__Material provided__:
◆ ◆ ◆ ◆
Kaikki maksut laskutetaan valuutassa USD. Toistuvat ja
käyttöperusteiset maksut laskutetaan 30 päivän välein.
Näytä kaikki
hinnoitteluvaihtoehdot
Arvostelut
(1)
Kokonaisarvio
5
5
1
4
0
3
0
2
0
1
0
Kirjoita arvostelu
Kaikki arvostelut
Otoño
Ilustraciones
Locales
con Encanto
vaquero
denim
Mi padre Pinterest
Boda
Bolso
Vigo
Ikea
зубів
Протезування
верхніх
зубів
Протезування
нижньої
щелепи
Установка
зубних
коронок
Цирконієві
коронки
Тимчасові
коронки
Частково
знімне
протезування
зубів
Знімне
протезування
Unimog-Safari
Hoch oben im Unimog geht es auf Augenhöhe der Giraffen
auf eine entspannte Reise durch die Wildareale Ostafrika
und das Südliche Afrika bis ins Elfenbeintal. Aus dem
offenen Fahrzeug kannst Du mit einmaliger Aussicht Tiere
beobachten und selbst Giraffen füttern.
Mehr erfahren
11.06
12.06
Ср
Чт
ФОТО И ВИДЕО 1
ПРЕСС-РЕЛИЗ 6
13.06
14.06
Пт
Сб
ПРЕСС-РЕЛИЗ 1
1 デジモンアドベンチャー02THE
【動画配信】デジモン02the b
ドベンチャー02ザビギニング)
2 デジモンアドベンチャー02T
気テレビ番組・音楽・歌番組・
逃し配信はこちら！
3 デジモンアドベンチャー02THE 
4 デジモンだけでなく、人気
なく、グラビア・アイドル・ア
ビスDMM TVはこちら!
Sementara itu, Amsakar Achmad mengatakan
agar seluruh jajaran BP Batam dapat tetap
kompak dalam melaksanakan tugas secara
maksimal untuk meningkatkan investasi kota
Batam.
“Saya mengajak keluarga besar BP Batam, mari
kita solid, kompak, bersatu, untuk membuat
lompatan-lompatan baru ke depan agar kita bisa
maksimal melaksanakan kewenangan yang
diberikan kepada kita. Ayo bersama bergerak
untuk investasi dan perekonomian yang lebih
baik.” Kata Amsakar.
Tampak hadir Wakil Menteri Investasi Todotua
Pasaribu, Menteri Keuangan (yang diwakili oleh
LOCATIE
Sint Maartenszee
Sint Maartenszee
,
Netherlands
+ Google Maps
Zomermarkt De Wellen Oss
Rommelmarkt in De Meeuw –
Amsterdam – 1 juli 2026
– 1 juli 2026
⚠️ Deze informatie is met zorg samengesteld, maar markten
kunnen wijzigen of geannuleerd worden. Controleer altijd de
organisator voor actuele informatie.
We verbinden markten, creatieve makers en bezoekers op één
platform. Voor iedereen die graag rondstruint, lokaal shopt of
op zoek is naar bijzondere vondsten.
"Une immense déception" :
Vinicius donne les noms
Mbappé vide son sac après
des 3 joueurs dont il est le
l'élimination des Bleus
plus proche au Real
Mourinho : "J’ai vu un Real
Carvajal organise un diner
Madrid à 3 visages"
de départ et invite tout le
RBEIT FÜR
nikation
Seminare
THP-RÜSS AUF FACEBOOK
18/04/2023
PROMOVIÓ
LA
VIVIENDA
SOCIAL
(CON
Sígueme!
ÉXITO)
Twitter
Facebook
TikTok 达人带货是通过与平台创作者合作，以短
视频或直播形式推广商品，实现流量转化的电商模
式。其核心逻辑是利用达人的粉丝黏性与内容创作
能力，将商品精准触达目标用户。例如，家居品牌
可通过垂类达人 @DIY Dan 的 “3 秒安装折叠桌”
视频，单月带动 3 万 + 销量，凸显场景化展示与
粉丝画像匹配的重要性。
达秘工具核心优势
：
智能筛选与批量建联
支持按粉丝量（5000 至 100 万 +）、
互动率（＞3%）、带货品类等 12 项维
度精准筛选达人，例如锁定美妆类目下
◆ ◆ ◆ ◆
__Exercise aim__: Copy out all of the material above, putting "Callantsoog" wherever "Sint Maartenszee" appears and leaving everything else as it is.

__Answer box__:
Kaikki maksut laskutetaan valuutassa USD. Toistuvat ja
käyttöperusteiset maksut laskutetaan 30 päivän välein.
Näytä kaikki
hinnoitteluvaihtoehdot
Arvostelut
(1)
Kokonaisarvio
5
5
1
4
0
3
0
2
0
1
0
Kirjoita arvostelu
Kaikki arvostelut
Otoño
Ilustraciones
Locales
con Encanto
vaquero
denim
Mi padre Pinterest
Boda
Bolso
Vigo
Ikea
зубів
Протезування
верхніх
зубів
Протезування
нижньої
щелепи
Установка
зубних
коронок
Цирконієві
коронки
Тимчасові
коронки
Частково
знімне
протезування
зубів
Знімне
протезування
Unimog-Safari
Hoch oben im Unimog geht es auf Augenhöhe der Giraffen
auf eine entspannte Reise durch die Wildareale Ostafrika
und das Südliche Afrika bis ins Elfenbeintal. Aus dem
offenen Fahrzeug kannst Du mit einmaliger Aussicht Tiere
beobachten und selbst Giraffen füttern.
Mehr erfahren
11.06
12.06
Ср
Чт
ФОТО И ВИДЕО 1
ПРЕСС-РЕЛИЗ 6
13.06
14.06
Пт
Сб
ПРЕСС-РЕЛИЗ 1
1 デジモンアドベンチャー02THE
【動画配信】デジモン02the b
ドベンチャー02ザビギニング)
2 デジモンアドベンチャー02T
気テレビ番組・音楽・歌番組・
逃し配信はこちら！
3 デジモンアドベンチャー02THE 
4 デジモンだけでなく、人気
なく、グラビア・アイドル・ア
ビスDMM TVはこちら!
Sementara itu, Amsakar Achmad mengatakan
agar seluruh jajaran BP Batam dapat tetap
kompak dalam melaksanakan tugas secara
maksimal untuk meningkatkan investasi kota
Batam.
“Saya mengajak keluarga besar BP Batam, mari
kita solid, kompak, bersatu, untuk membuat
lompatan-lompatan baru ke depan agar kita bisa
maksimal melaksanakan kewenangan yang
diberikan kepada kita. Ayo bersama bergerak
untuk investasi dan perekonomian yang lebih
baik.” Kata Amsakar.
Tampak hadir Wakil Menteri Investasi Todotua
Pasaribu, Menteri Keuangan (yang diwakili oleh
LOCATIE
Callantsoog
Callantsoog
,
Netherlands
+ Google Maps
Zomermarkt De Wellen Oss
Rommelmarkt in De Meeuw –
Amsterdam – 1 juli 2026
– 1 juli 2026
⚠️ Deze informatie is met zorg samengesteld, maar markten
kunnen wijzigen of geannuleerd worden. Controleer altijd de
organisator voor actuele informatie.
We verbinden markten, creatieve makers en bezoekers op één
platform. Voor iedereen die graag rondstruint, lokaal shopt of
op zoek is naar bijzondere vondsten.
"Une immense déception" :
Vinicius donne les noms
Mbappé vide son sac après
des 3 joueurs dont il est le
l'élimination des Bleus
plus proche au Real
Mourinho : "J’ai vu un Real
Carvajal organise un diner
Madrid à 3 visages"
de départ et invite tout le
RBEIT FÜR
nikation
Seminare
THP-RÜSS AUF FACEBOOK
18/04/2023
PROMOVIÓ
LA
VIVIENDA
SOCIAL
(CON
Sígueme!
ÉXITO)
Twitter
Facebook
TikTok 达人带货是通过与平台创作者合作，以短
视频或直播形式推广商品，实现流量转化的电商模
式。其核心逻辑是利用达人的粉丝黏性与内容创作
能力，将商品精准触达目标用户。例如，家居品牌
可通过垂类达人 @DIY Dan 的 “3 秒安装折叠桌”
视频，单月带动 3 万 + 销量，凸显场景化展示与
粉丝画像匹配的重要性。
达秘工具核心优势
：
智能筛选与批量建联
支持按粉丝量（5000 至 100 万 +）、
互动率（＞3%）、带货品类等 12 项维
度精准筛选达人，例如锁定美妆类目下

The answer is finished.